Latihan Singkat 1: Hitung berapa baris dalam catatan di bawah yang memuat kata "name", lalu tuliskan angkanya saja.

Ketika Agama Disentuh - JIL Edisi Indonesia
Halaman Muka
Up

 

Gagasan
01/08/2003

Ketika Agama Disentuh Akibat disahkannya RUU Sisdiknas

Oleh Khoirun Nasichin

Seharusnya, seluruh umat beragama bersatu dalam rangka menyelesaikan problem kerakyatan yang menjadi agenda besar setiap agama, bukan malah menambah problem yang hanya akan merugikan diri sendiri, bahkan mengancam kestabilan bangsa yang sedang dalam kondisi koma.

Indonesia merupakan satu negara pruralis, yang terdiri dari bermacam-macam suku bangsa, agama yang masing-masing memiliki latar belakang yang berbeda-beda terbentang mulai dari ujung pulau sumatera sampai ujung pulau irian jaya.

Memang hal ini merupakan satu kendala, ketika negara tidak mampu meredusir semangat fanatisme sektarian setiap sekte yang ada. Namun bukan jalan kekerasan yang harus ditempuh dalam melakukan hal tersebut, seperti kasus Aceh yang sampai saat ini masih belum selesai dan tidak sedikit menelan biaya bahkan nyawa orang-orang tak berdosa ikut melayang akibat hal tersebut. dengan tujuan agar rakyat indonesia berteriak satu nusa, bangsa, bahasa indonesia dengan hati yang tulus tanpa adanya tekanan sedikitpun. Sebaliknya disintegerasi bangsa akan terjadi manakala pemerintah tidak mampu melakukan hal tersebut, sepertiyang terjadi sekarang di serambi makkah.

Data Latihan:
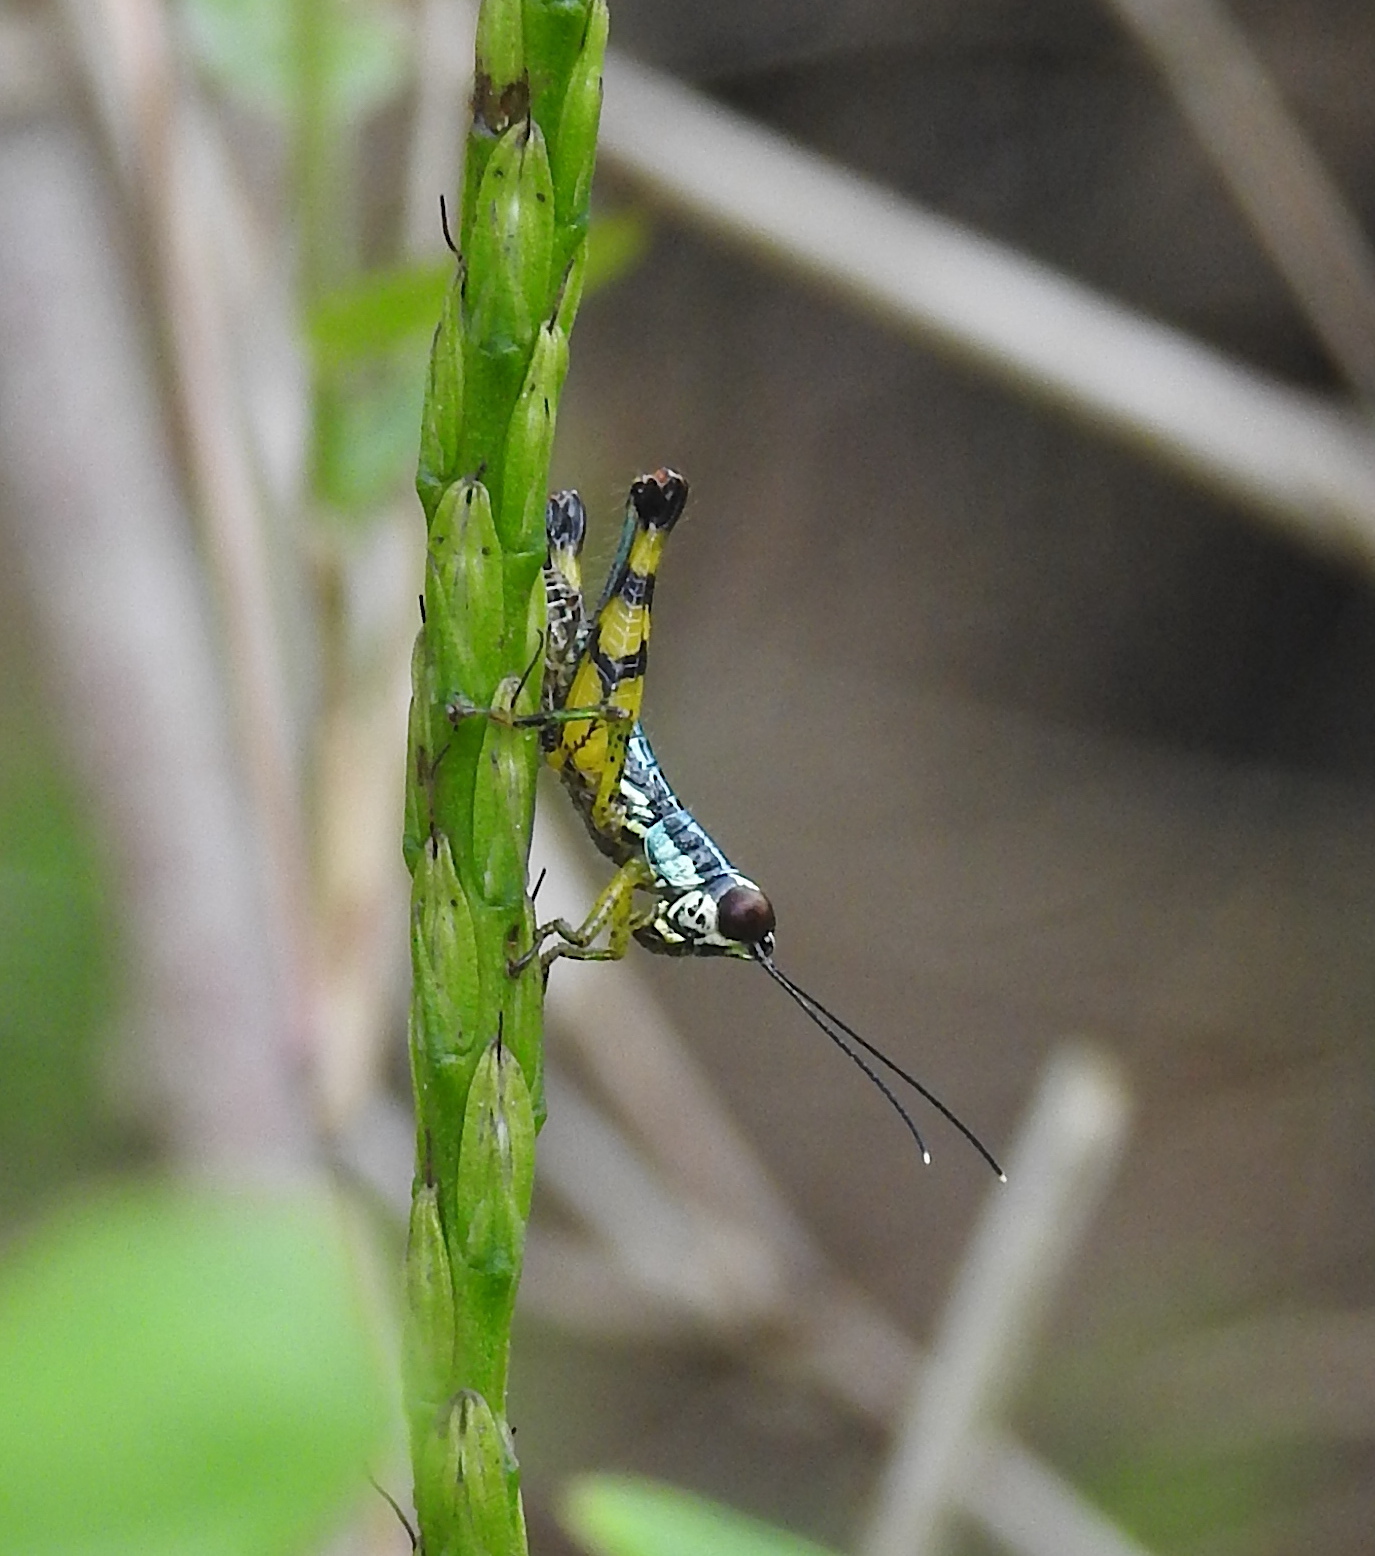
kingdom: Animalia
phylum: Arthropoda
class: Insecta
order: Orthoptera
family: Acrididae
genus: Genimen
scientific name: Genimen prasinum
==
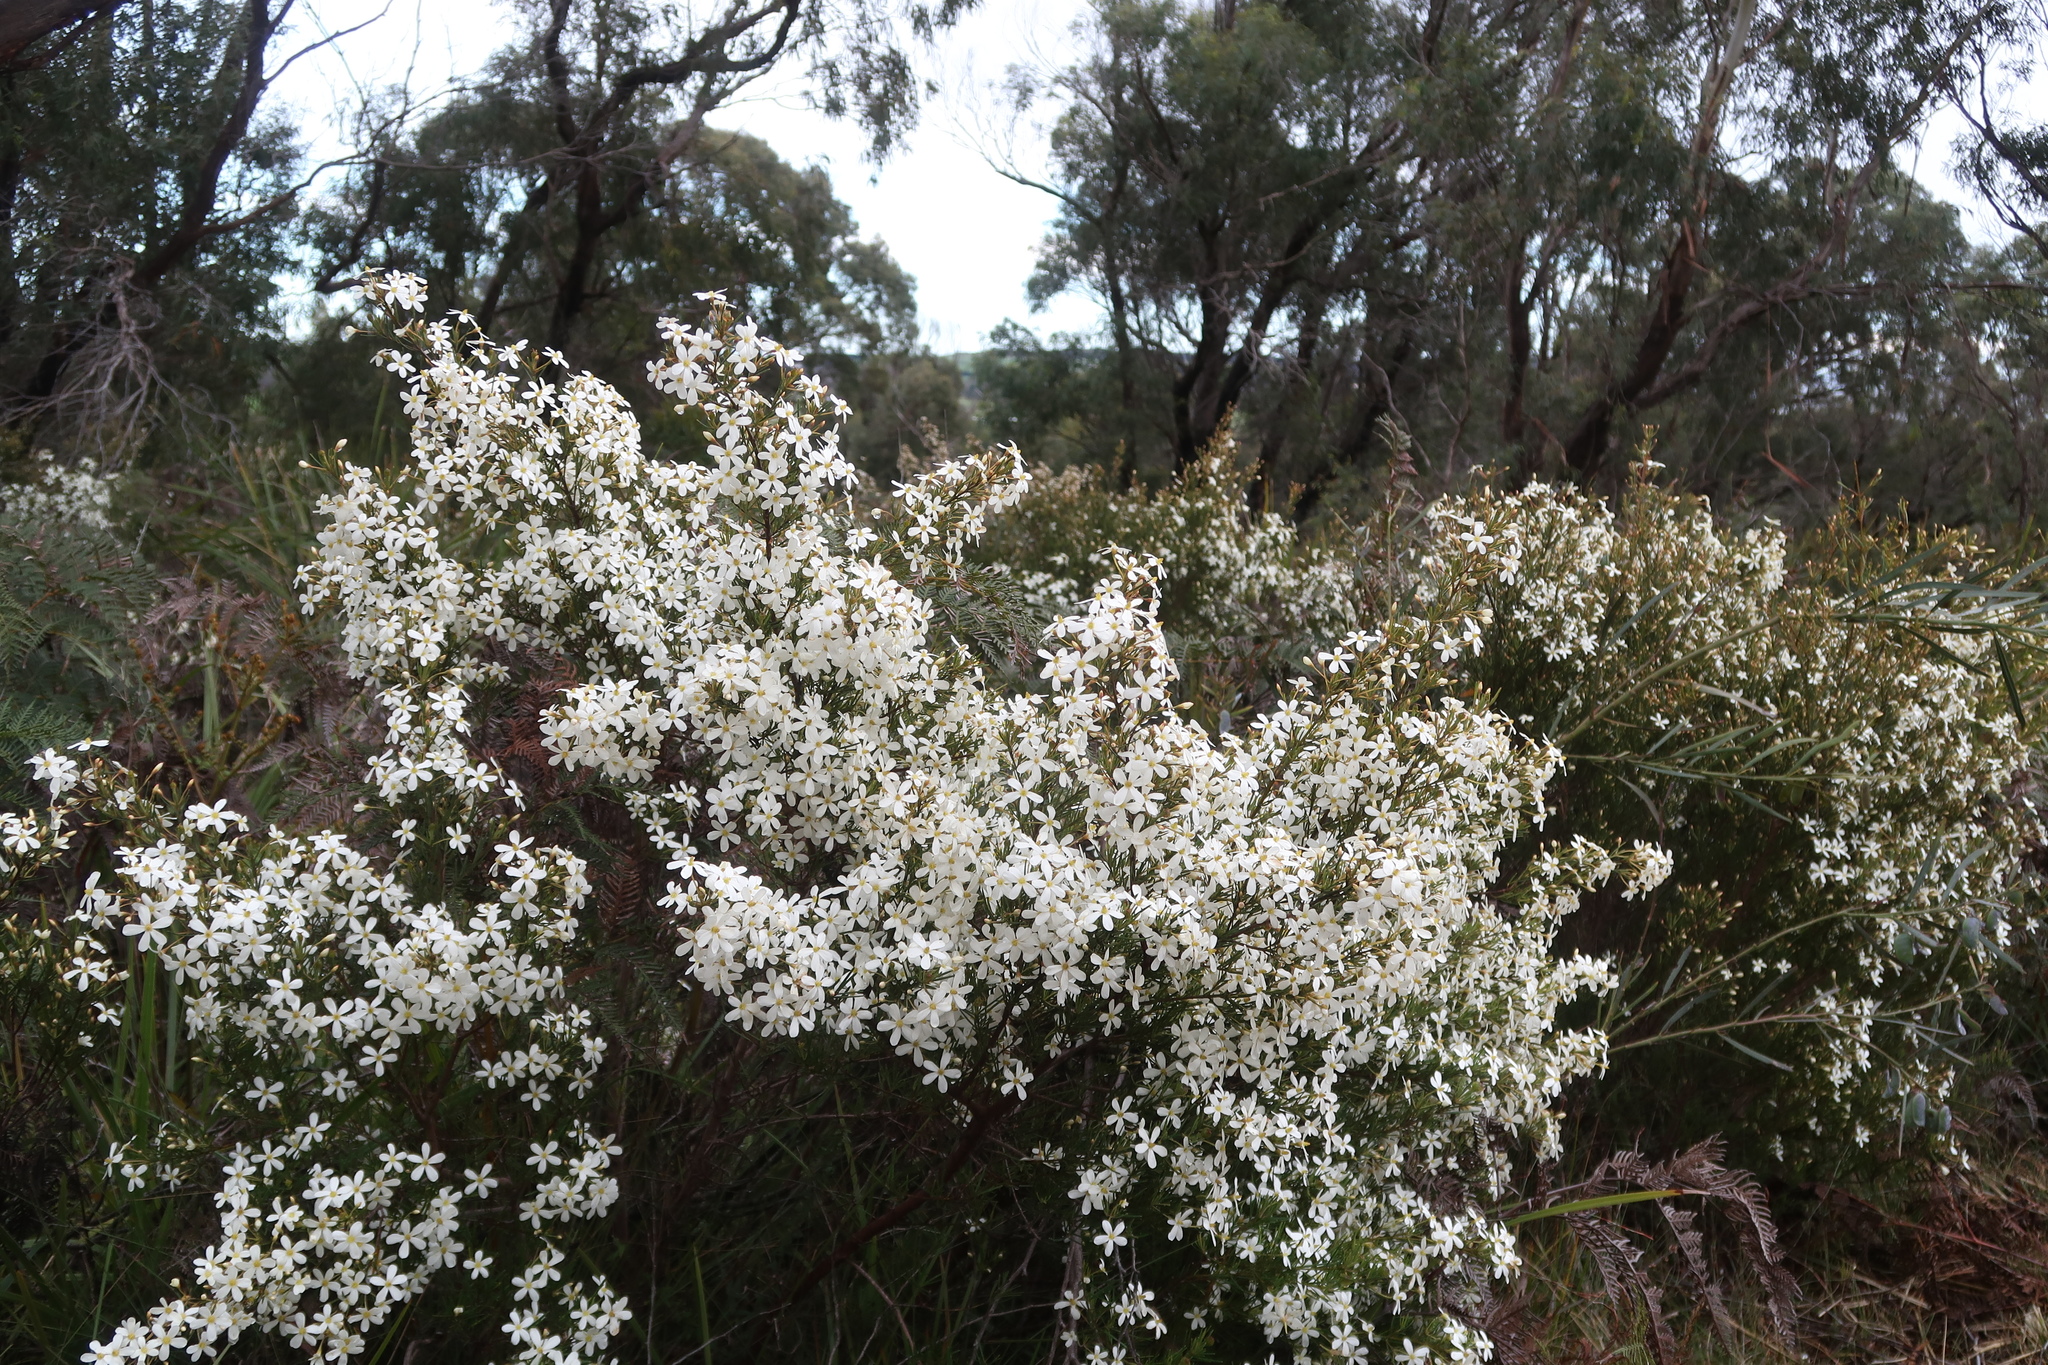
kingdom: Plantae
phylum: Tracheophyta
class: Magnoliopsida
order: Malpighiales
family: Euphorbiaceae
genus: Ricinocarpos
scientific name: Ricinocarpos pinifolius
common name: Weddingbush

Latihan Singkat 2: Salin bagian artikel tentang agama dan RUU Sisdiknas di atas tanpa mengubah apa pun, mulai dari "Seharusnya, seluruh umat" dan berakhir pada "pulau irian jaya.".

Jawaban Akhir 1: 3

Jawaban Akhir 2:
Seharusnya, seluruh umat beragama bersatu dalam rangka menyelesaikan problem kerakyatan yang menjadi agenda besar setiap agama, bukan malah menambah problem yang hanya akan merugikan diri sendiri, bahkan mengancam kestabilan bangsa yang sedang dalam kondisi koma.

Indonesia merupakan satu negara pruralis, yang terdiri dari bermacam-macam suku bangsa, agama yang masing-masing memiliki latar belakang yang berbeda-beda terbentang mulai dari ujung pulau sumatera sampai ujung pulau irian jaya.